Ponzi schemes as a demonstration of out-of-distribution generalization

Ponzi schemes as a demonstration of out-of-distribution generalization

A Ponzi scheme is fraud where the fraudster induces investors to give the fraudster money with promises of profits, and then uses money from later investors to pay out earlier investors. This pattern, as well as the phrase "Ponzi scheme" have become ubiquitously associated with fraud and grift in modern usage. One might be forgiven for wondering, how is it that anyone ever fell for this type of scam?

We all probably like to think we could never fall for such an obvious con, but I feel that confidently believing so is subject to a two-fold hindsight bias. One, when someone attempts to involve you in a Ponzi scheme, they don't say "by the way, this is a Ponzi scheme". They claim that they are engaged in a legitimate enterprise, and not only that, they have the returns to back it up! They have their previous happy investors who can vouch for the fact that the enterprise really is able to do what they promise. In hindsight, we might be tempted put scare-quotes around "returns", but I don't think this is right. The entire point of a Ponzi scheme is that you really do pay out your early investors! They factual did put in a certain amount of money and got that money back, plus a great return. What could be a more persuasive and valid form of evidence that your business is legit than the actual past performance of your business, with actual cash as proof of that performance? If we avoid using hindsight and put ourselves in the shoes of the scams victims, it actually makes a lot of sense. Without understanding the underlying fundamentals of the business the returns to early investors seem like good evidence that the schemer can produce the promised returns. It is only after the fact, once the nature of the scheme is revealed, that it clicks why those earlier returns weren't necessarily predictive of future returns.

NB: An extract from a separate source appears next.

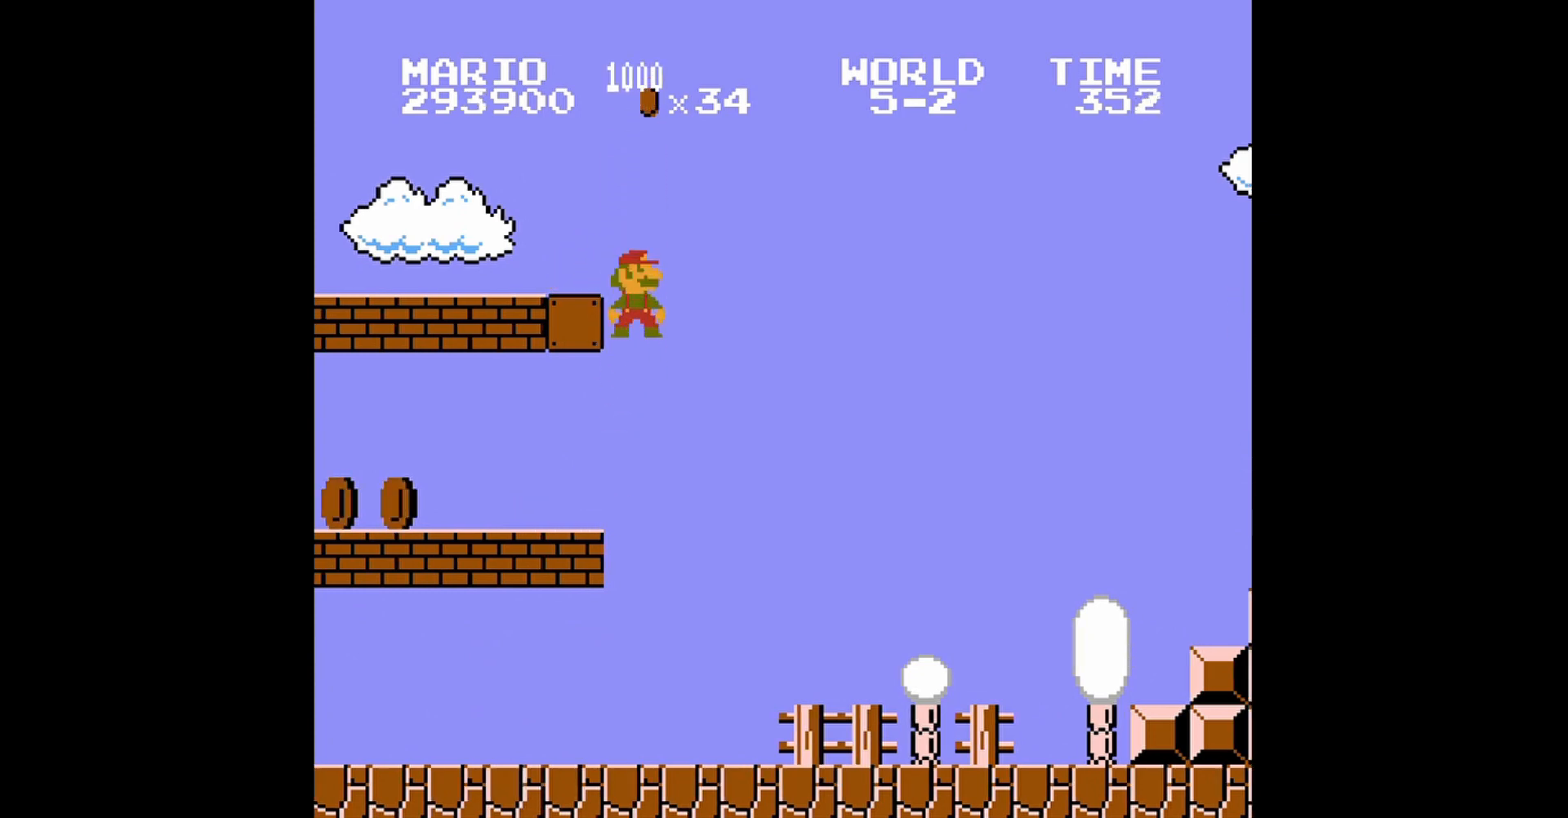
{"buttons": ["B"], "events": [[200, "DPAD_RIGHT", "down"], [480, "DPAD_RIGHT", "up"]]}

Two, there is a more complicated layer of hindsight that might not be so obvious. There is a reason it's called a "Ponzi" scheme, named for a historical perpetrator of such a fraud. Also commonly mentioned in discussions around Ponzi schemes are cases such as Bernie Madoff. Past examples of Ponzi schemes are common knowledge, to the extent that it is not uncommon for commentators to explicitly invoke the "Ponzi scheme" phrase with regard to enterprises or assets that allegedly bear some similarity to the classic Ponzi scheme. We have had the chance to learn from these historical events, and these lessons have now started to make their way into the culture (just check out the section from the link at the top titled "red flags"). But just because someone is aware of these red flags now, doesn't mean that same person would have spotted a Ponzi scheme if they were in the position of historical victims, without the benefit of this second kind of hindsight.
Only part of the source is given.